Na początek Wisła zremisowala z Górnikiem Zabrze. Oglądając zmagania zespołów, które w ubiegłym sezonie zameldowały się w pierwszej ósemce trzeba jasno powiedzieć - powtórki raczej się nie spodziewajmy. Zwłaszcza Wisła - bez Stilica to zupelnie inny zespół. Niestety, ale gorszy.
W drugim Cracovia wypunktowała Lechię. Skromnie, bo skromnie (1:0 po bramce Polczaka), jednak jak najbardziej załużenie.
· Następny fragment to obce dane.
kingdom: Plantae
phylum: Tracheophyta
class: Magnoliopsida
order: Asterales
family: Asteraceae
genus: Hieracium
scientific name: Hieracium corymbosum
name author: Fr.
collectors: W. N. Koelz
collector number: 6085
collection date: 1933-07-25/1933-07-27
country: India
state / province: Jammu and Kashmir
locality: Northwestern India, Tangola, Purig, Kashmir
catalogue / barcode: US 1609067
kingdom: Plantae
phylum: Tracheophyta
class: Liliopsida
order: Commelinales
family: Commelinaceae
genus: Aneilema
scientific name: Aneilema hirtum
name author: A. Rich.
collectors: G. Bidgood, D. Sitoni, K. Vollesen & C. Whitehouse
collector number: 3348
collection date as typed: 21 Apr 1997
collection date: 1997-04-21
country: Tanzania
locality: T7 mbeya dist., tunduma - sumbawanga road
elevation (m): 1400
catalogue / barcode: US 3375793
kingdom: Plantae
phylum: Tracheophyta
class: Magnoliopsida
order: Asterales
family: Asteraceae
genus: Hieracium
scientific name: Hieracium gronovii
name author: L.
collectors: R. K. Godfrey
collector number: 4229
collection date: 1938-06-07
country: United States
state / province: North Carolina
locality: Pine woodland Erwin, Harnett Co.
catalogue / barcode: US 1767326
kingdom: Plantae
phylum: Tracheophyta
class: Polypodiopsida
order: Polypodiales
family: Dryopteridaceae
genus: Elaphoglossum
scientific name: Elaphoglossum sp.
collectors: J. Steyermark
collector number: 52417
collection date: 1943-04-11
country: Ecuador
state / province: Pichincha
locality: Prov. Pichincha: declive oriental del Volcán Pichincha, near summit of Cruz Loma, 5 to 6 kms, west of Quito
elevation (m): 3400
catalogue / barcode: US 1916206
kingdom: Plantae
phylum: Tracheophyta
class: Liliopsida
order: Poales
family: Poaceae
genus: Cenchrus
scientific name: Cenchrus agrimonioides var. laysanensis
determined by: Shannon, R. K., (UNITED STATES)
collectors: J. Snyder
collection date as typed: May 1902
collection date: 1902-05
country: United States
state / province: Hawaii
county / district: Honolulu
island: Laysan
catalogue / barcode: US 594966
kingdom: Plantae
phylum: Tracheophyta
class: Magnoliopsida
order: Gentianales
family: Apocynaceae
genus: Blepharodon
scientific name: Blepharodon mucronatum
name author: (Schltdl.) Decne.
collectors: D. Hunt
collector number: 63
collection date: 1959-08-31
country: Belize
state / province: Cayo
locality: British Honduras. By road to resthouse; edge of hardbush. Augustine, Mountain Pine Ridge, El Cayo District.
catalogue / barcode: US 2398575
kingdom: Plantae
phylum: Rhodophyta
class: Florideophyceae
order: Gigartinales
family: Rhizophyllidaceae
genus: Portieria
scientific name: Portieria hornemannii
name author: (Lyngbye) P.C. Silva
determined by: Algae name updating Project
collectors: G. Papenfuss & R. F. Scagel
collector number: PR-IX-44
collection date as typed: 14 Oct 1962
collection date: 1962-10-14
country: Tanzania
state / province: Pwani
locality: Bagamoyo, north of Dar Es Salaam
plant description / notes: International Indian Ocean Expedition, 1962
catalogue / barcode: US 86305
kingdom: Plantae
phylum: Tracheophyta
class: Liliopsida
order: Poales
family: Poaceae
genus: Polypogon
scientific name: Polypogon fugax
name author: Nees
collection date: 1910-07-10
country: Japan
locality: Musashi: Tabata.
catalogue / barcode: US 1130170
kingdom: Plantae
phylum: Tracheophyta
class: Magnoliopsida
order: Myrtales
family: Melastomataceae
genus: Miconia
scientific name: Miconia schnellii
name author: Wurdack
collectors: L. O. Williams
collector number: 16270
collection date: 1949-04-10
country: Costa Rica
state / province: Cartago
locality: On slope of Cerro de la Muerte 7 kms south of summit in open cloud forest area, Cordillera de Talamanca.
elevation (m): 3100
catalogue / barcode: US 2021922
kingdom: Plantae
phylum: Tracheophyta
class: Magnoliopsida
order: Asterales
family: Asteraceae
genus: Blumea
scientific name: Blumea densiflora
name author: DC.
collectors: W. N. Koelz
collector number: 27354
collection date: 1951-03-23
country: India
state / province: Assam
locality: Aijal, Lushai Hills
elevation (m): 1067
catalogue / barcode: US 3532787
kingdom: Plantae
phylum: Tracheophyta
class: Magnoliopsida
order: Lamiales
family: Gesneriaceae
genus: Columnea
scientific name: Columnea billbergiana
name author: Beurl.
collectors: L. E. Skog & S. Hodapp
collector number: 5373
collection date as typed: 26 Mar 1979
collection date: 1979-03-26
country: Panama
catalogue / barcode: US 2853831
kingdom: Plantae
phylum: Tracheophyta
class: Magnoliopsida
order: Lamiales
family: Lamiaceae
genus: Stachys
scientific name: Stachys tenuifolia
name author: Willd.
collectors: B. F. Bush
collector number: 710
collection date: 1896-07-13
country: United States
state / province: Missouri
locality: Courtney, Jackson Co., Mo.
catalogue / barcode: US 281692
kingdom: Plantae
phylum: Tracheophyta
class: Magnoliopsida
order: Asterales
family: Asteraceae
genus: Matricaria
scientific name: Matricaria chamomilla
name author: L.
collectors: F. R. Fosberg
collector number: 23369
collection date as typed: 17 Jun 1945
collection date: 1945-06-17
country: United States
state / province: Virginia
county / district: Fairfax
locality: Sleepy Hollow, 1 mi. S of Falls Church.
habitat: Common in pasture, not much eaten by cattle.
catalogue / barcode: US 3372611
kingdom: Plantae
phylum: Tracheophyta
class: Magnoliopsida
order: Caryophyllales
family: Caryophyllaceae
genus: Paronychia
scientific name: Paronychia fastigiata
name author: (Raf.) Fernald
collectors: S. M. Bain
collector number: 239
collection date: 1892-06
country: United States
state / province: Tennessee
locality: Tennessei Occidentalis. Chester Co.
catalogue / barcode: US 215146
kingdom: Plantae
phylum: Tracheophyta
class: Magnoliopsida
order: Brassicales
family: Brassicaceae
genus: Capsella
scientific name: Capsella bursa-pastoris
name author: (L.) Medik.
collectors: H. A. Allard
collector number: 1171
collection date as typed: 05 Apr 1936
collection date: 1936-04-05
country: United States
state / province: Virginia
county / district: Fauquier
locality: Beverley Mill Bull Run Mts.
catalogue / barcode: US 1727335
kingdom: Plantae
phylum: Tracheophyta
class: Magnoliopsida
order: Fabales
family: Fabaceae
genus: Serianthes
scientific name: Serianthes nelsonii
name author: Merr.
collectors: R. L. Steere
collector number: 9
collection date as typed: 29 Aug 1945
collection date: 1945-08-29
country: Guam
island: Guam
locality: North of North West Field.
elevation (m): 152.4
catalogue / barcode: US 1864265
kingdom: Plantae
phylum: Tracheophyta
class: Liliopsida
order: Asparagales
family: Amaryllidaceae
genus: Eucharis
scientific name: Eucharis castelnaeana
Z dwóch zespołów które mają być rewelacją tych rozgrywek bardziej na to miano zasługują jednak "Pasy". No i chyba mają trenera, który wie o co w te klocki chodzi. 10 mecz Jacka Zielińskiego bez porażki - to musi robic wrażenie. Lechia - cieniutko. I chyba znowu skończy sie na zapowiedziach. Duża kasa wcale nie musi oznaczać wyników. No może jak zacznie grać Kuświk.
Za tydzień derby Cracovia - Wisła. Patrząc na dzisiejszą dyspozycję obu zespołów czarno widzę szanse "Białej Gwiazdy".